What is needed |
Where the data below shows a picture, leave that picture out and copy the rest exactly.

Given data |
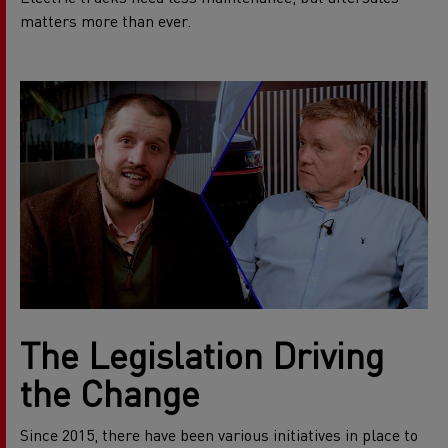
matters more than ever.
The Legislation Driving
the Change
Since 2015, there have been various initiatives in place to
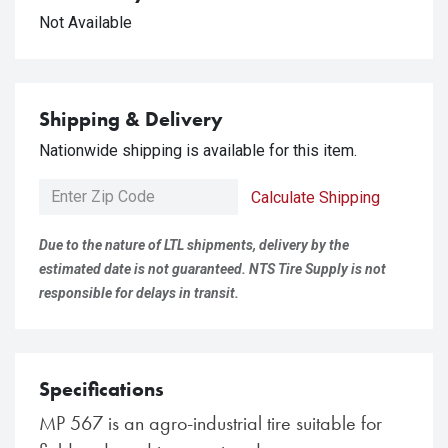
Not Available
Shipping & Delivery
Nationwide shipping is available for this item.
Calculate Shipping
Due to the nature of LTL shipments, delivery by the
estimated date is not guaranteed. NTS Tire Supply is not
responsible for delays in transit.
Specifications
MP 567 is an agro-industrial tire suitable for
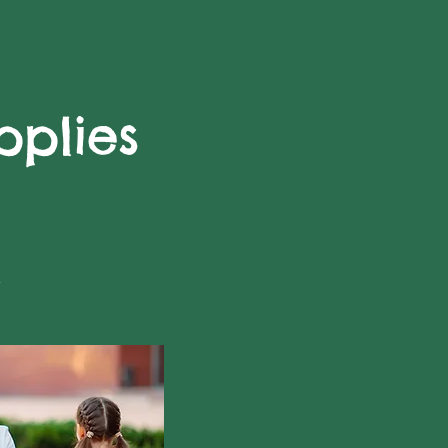
plies
l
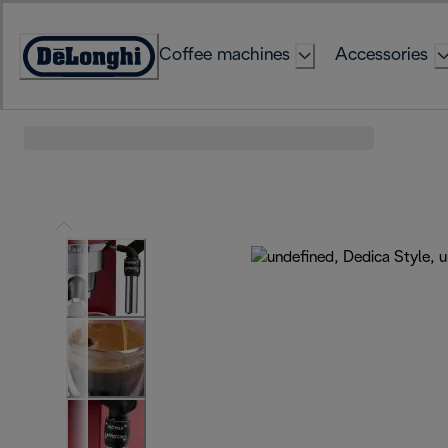
Skip
to
Coffee machines
Accessories
Content
Accessibility
Statement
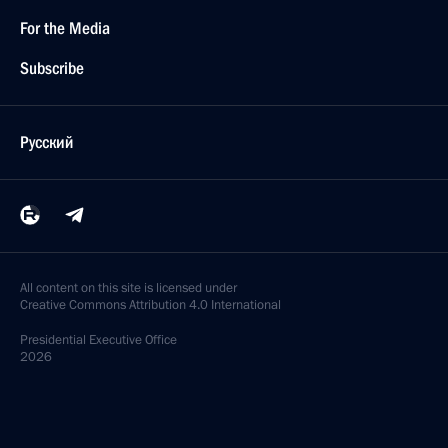
For the Media
Subscribe
Русский
All content on this site is licensed under
Creative Commons Attribution 4.0 International
Presidential
Executive Office
2026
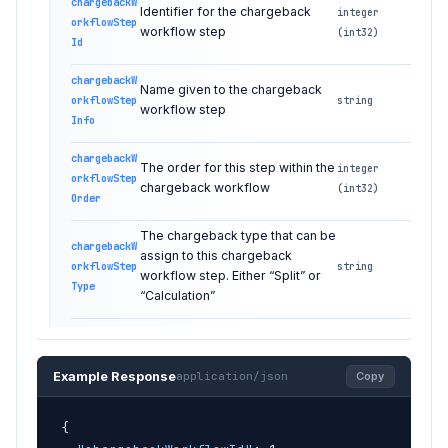
chargebackW
Identifier for the chargeback
integer
orkflowStep
workflow step
(int32)
Id
chargebackW
Name given to the chargeback
orkflowStep
string
workflow step
Info
chargebackW
The order for this step within the
integer
orkflowStep
chargeback workflow
(int32)
Order
The chargeback type that can be
chargebackW
assign to this chargeback
orkflowStep
string
workflow step. Either “Split” or
Type
“Calculation”
Example Response
application/json
Copy
{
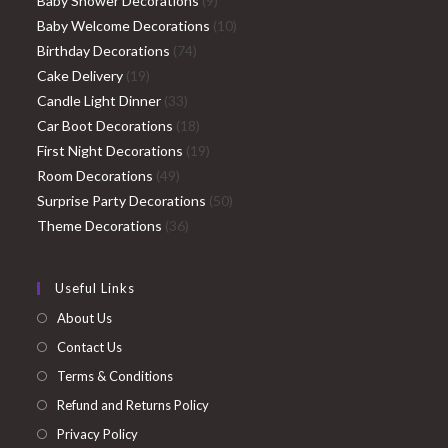
Baby Shower Decorations
9
products
10
Baby Welcome Decorations
10
74
products
Birthday Decorations
74
19
products
Cake Delivery
19
products
33
Candle Light Dinner
33
products
18
Car Boot Decorations
18
products
19
First Night Decorations
19
49
products
Room Decorations
49
products
50
Surprise Party Decorations
50
36
products
Theme Decorations
36
products
Useful Links
About Us
Contact Us
Terms & Conditions
Refund and Returns Policy
Privacy Policy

Solution for this exercise |
matters more than ever.
The Legislation Driving
the Change
Since 2015, there have been various initiatives in place to
Not Available
Shipping & Delivery
Nationwide shipping is available for this item.
Calculate Shipping
Due to the nature of LTL shipments, delivery by the
estimated date is not guaranteed. NTS Tire Supply is not
responsible for delays in transit.
Specifications
MP 567 is an agro-industrial tire suitable for
plies
l
Skip
to
Coffee machines
Accessories
Content
Accessibility
Statement
For the Media
Subscribe
Русский
All content on this site is licensed under
Creative Commons Attribution 4.0 International
Presidential
Executive Office
2026
chargebackW
Identifier for the chargeback
integer
orkflowStep
workflow step
(int32)
Id
chargebackW
Name given to the chargeback
orkflowStep
string
workflow step
Info
chargebackW
The order for this step within the
integer
orkflowStep
chargeback workflow
(int32)
Order
The chargeback type that can be
chargebackW
assign to this chargeback
orkflowStep
string
workflow step. Either “Split” or
Type
“Calculation”
Example Response
application/json
Copy
{
Baby Shower Decorations
9
products
10
Baby Welcome Decorations
10
74
products
Birthday Decorations
74
19
products
Cake Delivery
19
products
33
Candle Light Dinner
33
products
18
Car Boot Decorations
18
products
19
First Night Decorations
19
49
products
Room Decorations
49
products
50
Surprise Party Decorations
50
36
products
Theme Decorations
36
products
Useful Links
About Us
Contact Us
Terms & Conditions
Refund and Returns Policy
Privacy Policy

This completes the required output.